When I first met my Boxer buddy Zack and his devoted mom Jan, they were a rather intimidating pair. Both were distrustful, angry, and poised to bite – Zack with his teeth and Jan with her words. Zack wasn’t used to strange people getting into his “personal space.” I was able to approach this big beefy boy only when he was securely muzzled. I viewed Jan’s anger to be a normal stage of the grief process- not surprising given that she’d just received some awful news about her four-legged best friend. Zack had lymphoma, a cancer involving his lymph nodes, spleen and liver. Jan and I spent a few hours over the course of those first few days discussing the potential risks and benefits of treating Zack’s lymphoma with chemotherapy. That was just over one year ago.
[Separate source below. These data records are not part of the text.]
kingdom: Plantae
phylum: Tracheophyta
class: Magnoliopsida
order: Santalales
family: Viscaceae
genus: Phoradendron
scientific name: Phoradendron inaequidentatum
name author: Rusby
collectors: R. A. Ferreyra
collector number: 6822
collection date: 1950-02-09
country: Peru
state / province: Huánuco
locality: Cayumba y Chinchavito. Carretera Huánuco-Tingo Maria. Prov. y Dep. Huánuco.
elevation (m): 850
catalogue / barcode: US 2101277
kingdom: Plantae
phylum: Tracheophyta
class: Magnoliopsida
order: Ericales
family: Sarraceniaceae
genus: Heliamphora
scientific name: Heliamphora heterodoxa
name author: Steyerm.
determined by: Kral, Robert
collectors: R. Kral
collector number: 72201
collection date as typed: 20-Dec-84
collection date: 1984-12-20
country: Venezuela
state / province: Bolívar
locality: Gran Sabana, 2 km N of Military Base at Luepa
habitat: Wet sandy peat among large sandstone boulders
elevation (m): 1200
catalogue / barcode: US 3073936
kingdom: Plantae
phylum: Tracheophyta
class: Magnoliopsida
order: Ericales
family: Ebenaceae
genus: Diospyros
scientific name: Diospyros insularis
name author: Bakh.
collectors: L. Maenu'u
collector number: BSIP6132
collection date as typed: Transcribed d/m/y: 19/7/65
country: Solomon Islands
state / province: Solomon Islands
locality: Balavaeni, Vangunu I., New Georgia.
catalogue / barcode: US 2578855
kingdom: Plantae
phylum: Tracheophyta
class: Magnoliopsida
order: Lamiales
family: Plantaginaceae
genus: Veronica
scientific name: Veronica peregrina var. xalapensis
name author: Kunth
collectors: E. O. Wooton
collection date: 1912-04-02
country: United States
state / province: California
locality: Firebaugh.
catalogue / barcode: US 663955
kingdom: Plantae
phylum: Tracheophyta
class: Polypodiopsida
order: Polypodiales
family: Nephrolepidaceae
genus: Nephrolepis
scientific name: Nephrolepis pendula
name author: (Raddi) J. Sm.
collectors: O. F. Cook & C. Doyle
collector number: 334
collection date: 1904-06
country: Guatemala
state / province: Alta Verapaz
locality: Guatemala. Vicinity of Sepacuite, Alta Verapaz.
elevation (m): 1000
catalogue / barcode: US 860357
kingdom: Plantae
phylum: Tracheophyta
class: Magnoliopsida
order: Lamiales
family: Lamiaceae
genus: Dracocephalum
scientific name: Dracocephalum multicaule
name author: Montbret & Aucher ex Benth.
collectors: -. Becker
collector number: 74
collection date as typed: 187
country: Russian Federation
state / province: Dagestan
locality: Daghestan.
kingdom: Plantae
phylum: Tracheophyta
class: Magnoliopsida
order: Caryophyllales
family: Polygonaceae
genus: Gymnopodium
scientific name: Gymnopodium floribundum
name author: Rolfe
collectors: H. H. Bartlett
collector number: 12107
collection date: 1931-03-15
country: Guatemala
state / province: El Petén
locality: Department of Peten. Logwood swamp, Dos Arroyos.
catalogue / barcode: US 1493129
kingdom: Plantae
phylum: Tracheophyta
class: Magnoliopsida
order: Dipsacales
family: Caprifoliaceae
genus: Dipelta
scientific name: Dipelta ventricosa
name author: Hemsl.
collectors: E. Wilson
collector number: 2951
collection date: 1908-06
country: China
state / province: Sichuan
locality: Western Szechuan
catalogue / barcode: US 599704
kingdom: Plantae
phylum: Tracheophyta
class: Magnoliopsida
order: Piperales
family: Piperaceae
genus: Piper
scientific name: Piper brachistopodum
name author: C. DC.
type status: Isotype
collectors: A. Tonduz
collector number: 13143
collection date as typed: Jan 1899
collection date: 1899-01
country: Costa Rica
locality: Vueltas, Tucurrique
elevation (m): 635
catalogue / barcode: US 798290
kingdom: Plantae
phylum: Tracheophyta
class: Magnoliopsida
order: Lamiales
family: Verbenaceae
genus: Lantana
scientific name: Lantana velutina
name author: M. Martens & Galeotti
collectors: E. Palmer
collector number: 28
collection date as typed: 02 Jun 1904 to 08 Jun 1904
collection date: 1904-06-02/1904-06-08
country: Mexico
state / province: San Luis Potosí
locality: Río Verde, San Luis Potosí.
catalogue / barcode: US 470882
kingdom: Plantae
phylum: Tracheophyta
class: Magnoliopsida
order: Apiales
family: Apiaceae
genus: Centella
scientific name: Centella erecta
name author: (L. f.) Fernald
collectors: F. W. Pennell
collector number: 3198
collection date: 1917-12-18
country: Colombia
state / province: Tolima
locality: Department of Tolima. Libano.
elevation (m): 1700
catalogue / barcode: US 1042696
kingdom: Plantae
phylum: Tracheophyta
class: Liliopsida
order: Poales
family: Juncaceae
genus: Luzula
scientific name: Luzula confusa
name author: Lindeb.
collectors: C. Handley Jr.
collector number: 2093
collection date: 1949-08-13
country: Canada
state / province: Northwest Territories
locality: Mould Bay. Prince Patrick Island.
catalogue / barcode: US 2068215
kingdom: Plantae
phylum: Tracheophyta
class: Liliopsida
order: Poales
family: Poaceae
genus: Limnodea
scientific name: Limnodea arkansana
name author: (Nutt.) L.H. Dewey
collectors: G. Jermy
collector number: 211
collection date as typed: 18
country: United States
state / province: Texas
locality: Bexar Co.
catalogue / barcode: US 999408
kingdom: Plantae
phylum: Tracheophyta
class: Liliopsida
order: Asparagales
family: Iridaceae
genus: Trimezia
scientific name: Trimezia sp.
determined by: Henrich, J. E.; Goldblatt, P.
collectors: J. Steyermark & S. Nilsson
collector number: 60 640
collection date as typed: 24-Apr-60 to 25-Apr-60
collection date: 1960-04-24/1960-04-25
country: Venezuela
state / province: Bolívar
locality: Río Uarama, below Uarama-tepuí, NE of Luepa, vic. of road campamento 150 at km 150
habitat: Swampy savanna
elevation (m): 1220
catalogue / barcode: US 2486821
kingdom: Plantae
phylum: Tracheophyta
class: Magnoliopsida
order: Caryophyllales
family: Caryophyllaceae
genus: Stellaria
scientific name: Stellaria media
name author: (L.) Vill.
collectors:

Since the diagnosis, Zack and Jan were frequent visitors to my office. With time Zack transformed from a “Boxer bully” into a trusting, gentle boy- as if he somehow knew that all of our attention was helping him continue to feel good. He seemed to eagerly anticipate his quota of dog cookies, lots of attention from the nursing and reception staff, and the full body massages (physical examinations in disguise). Jan was able to let go of her anger, replacing it with tremendous appreciation. Lymphoma therapy provided a year of wonderful quality time for Zack and Jan. They recreated together by way of mountain climbing and Jan showed me pictures of Zack “smiling” while relishing the great outdoors. The stories I heard suggested they were profoundly enjoying each other’s company.

Yesterday, I said goodbye to this special and unforgettable patient of mine. With Jan by Zack’s side, I administered the euthanasia solution and he experienced a quick and peaceful passing. His ashes will be spread along the mountain trail where he and his mom enjoyed so much time together this past year. I feel incredibly privileged to have been along on the journey.